### PROBLEM STATEMENT:
Reproduce every line of text in the data below without alteration, omitting the pictures.
┌──
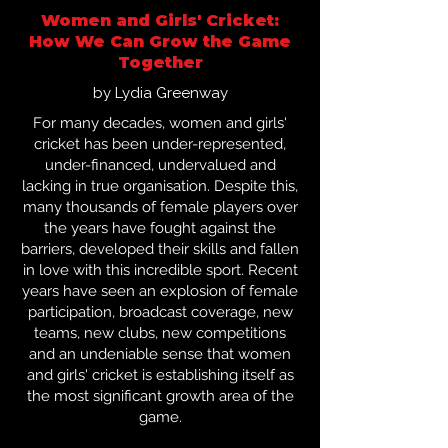
Women and Girls' Cricket:
How We Can Grow the Game
Together
by Lydia Greenway
For many decades, women and girls'
cricket has been under-represented,
under-financed, undervalued and
lacking in true organisation. Despite this,
many thousands of female players over
the years have fought against the
barriers, developed their skills and fallen
in love with this incredible sport. Recent
years have seen an explosion of female
participation, broadcast coverage, new
teams, new clubs, new competitions
and an undeniable sense that women
and girls' cricket is establishing itself as
the most significant growth area of the
game.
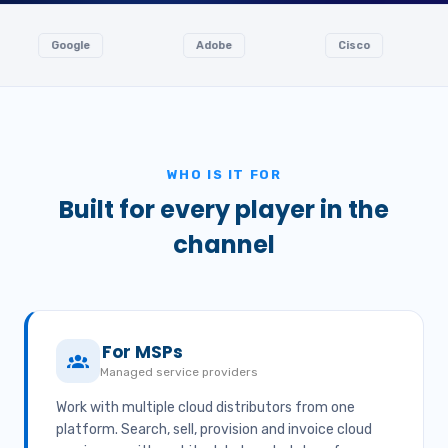
oogle
Adobe
Cisco
Ingr
WHO IS IT FOR
Built for every player in the
channel
For MSPs
Managed service providers
Work with multiple cloud distributors from one
platform. Search, sell, provision and invoice cloud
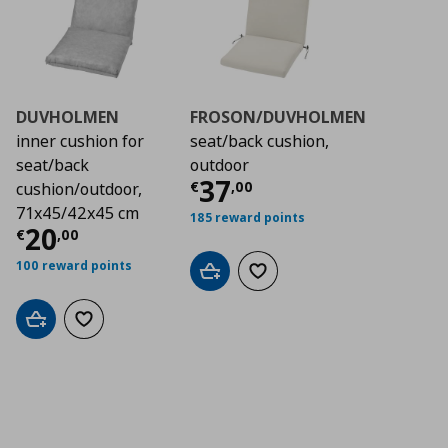
DUVHOLMEN
FROSON/DUVHOLMEN
inner cushion for
seat/back cushion,
seat/back
outdoor
Current price
€ 37,
37
€
,
00
cushion/outdoor,
71x45/42x45 cm
185 reward points
Current price
€ 20,00
20
€
,
00
100 reward points
Add to cart
Add to wishlist
Add to cart
Add to wishlist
└──
### EXERCISE SOLUTION:
Women and Girls' Cricket:
How We Can Grow the Game
Together
by Lydia Greenway
For many decades, women and girls'
cricket has been under-represented,
under-financed, undervalued and
lacking in true organisation. Despite this,
many thousands of female players over
the years have fought against the
barriers, developed their skills and fallen
in love with this incredible sport. Recent
years have seen an explosion of female
participation, broadcast coverage, new
teams, new clubs, new competitions
and an undeniable sense that women
and girls' cricket is establishing itself as
the most significant growth area of the
game.
oogle
Adobe
Cisco
Ingr
WHO IS IT FOR
Built for every player in the
channel
For MSPs
Managed service providers
Work with multiple cloud distributors from one
platform. Search, sell, provision and invoice cloud
DUVHOLMEN
FROSON/DUVHOLMEN
inner cushion for
seat/back cushion,
seat/back
outdoor
Current price
€ 37,
37
€
,
00
cushion/outdoor,
71x45/42x45 cm
185 reward points
Current price
€ 20,00
20
€
,
00
100 reward points
Add to cart
Add to wishlist
Add to cart
Add to wishlist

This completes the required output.